The hull wont last forever, so at some point this board could be used for a knife or kitchen related purpose. Anyone know what it would cost to get a comparable piece? Thanks a lot.


----------



## CPD (Jul 13, 2013)

I'm far from sure, but to my eye I'd guess it's actually Sapelle - an African wood often mistaken for mahogany or used as a substitute. (Some call it and one or two other species as African Mahogany). The curl and ribbon striping that's in the grain of yours can be found in a lot of sapele boards. If you want that look, there are great boards to be found at relatively reasonable prices. 

If your pics are actually a mahogany - figuring out which without sanding it a little is tough. They all darken a bit with age and sun (and you have both) so you can't rely much on the surface color to tell. And grain pattern can vary from tree to tree with lots of exceptions. Going purely on grain - Cuban Mahogany (also called Spanish) has more of that contrasting ribbons of grain and pores like your board but it's endangered. Even in the 70s it was likely too rare to find used fitting out a boat. Honduran Mahogany (sometimes called True Mahogany), the most common South American option, usually has tighter grain and less of that color irregularity. Same is true for what's called Philippine Mahogany. 

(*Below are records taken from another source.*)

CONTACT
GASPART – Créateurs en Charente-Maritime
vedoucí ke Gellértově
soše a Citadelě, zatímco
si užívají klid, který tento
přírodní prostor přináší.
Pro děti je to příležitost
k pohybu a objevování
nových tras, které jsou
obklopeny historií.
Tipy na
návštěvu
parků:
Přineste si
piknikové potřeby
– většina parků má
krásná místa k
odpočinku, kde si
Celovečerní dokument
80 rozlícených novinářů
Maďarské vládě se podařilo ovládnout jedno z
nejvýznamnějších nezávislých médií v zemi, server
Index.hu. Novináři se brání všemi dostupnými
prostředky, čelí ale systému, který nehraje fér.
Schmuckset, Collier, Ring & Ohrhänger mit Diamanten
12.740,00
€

Best guess - sapelle or a similar african tree (khaya maybe) that are often labeled as Mahogany for western sales. Far from certain though.


----------



## Stumblinman (Jul 13, 2013)

Wow, nice answer.


----------



## DWSmith (Jul 13, 2013)

Sapelle is a good selection. Khaya is also another possibility. Both come from Africa and are members of the mahogany family. Another possibility is Andiroba (spelling?) which comes from South America. Could be Genuine Mahogany depending on the age of the boat but that is unlikely given how scarce it is getting. Whatever species it sure looks good with the ribbons and curls present.


----------



## tk59 (Jul 13, 2013)

Looks a lot like the mahogany in my BoardSMITH knife block. :thumbsup:


----------



## sachem allison (Jul 13, 2013)

well, Gentleman these are all good guesses but, according to Boston Whaler they use Philippine Mahogany. All else fails go to the source.lol


----------



## theLawlCat (Jul 14, 2013)

sachem allison said:


> well, Gentleman these are all good guesses but, according to Boston Whaler they use Philippine Mahogany. All else fails go to the source.lol



Haha yea I guess that would have been a good place to start, although I wonder if they have had a consistent supplier since the 70's. An interesting side note is that the grain of some other wood in the boat is a significantly different than the one pictured above.

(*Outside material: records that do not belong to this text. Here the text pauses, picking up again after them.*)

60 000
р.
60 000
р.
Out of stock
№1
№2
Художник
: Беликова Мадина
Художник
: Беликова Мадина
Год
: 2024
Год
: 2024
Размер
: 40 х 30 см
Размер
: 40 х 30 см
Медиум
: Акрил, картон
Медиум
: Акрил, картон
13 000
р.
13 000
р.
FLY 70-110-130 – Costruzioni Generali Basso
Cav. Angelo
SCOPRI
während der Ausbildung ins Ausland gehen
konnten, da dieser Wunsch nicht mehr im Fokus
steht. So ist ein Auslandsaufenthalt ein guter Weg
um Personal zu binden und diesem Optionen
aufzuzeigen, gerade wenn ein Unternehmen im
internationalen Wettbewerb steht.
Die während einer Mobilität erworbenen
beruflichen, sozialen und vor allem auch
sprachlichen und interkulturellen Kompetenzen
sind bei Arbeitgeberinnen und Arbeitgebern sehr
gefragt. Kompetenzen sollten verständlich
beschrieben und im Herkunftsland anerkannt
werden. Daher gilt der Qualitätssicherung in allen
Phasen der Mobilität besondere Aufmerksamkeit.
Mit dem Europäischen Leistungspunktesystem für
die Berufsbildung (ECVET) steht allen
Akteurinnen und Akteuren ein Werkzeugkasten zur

Thanks everyone for the answers, I really appreciate the info. This wood has held up really well for being out in the sun and salt for years and will definitely get repurposed if that opportunity every arrises.


----------



## Dusty (Jul 14, 2013)

My apartment smells of rich mahogany.


----------



## Crothcipt (Jul 16, 2013)

sachem allison said:


> well, Gentleman these are all good guesses but, according to Boston Whaler they use Philippine Mahogany. All else fails go to the source.lol



Watching the series "Sherlock" while reading this, I can only say...

Well played sir.


----------



## CPD (Jul 16, 2013)

Crothcipt said:


> Watching the series "Sherlock" while reading this, I can only say...
> 
> Well played sir.



Agreed. But I think the "plot thickens".... Did a google search for Sapelle and boston whalers (i'm stuck on the original theory and don't want to let go :eek2 Quick search and was hit with a ton of results. From one of the first " Made from a combination of solid mahogany and ribbon sapele (Identical to the original equipment)." .... Looks like there were both aftermarket kits and hybrids that contained either or both sapele and Philippine Mahogany. maybe original too.

Leads me to propose the answer here may be "D. All of the above." ... ???? 

_
The internet...if you look hard enough you can find a way for any answer to fit _


----------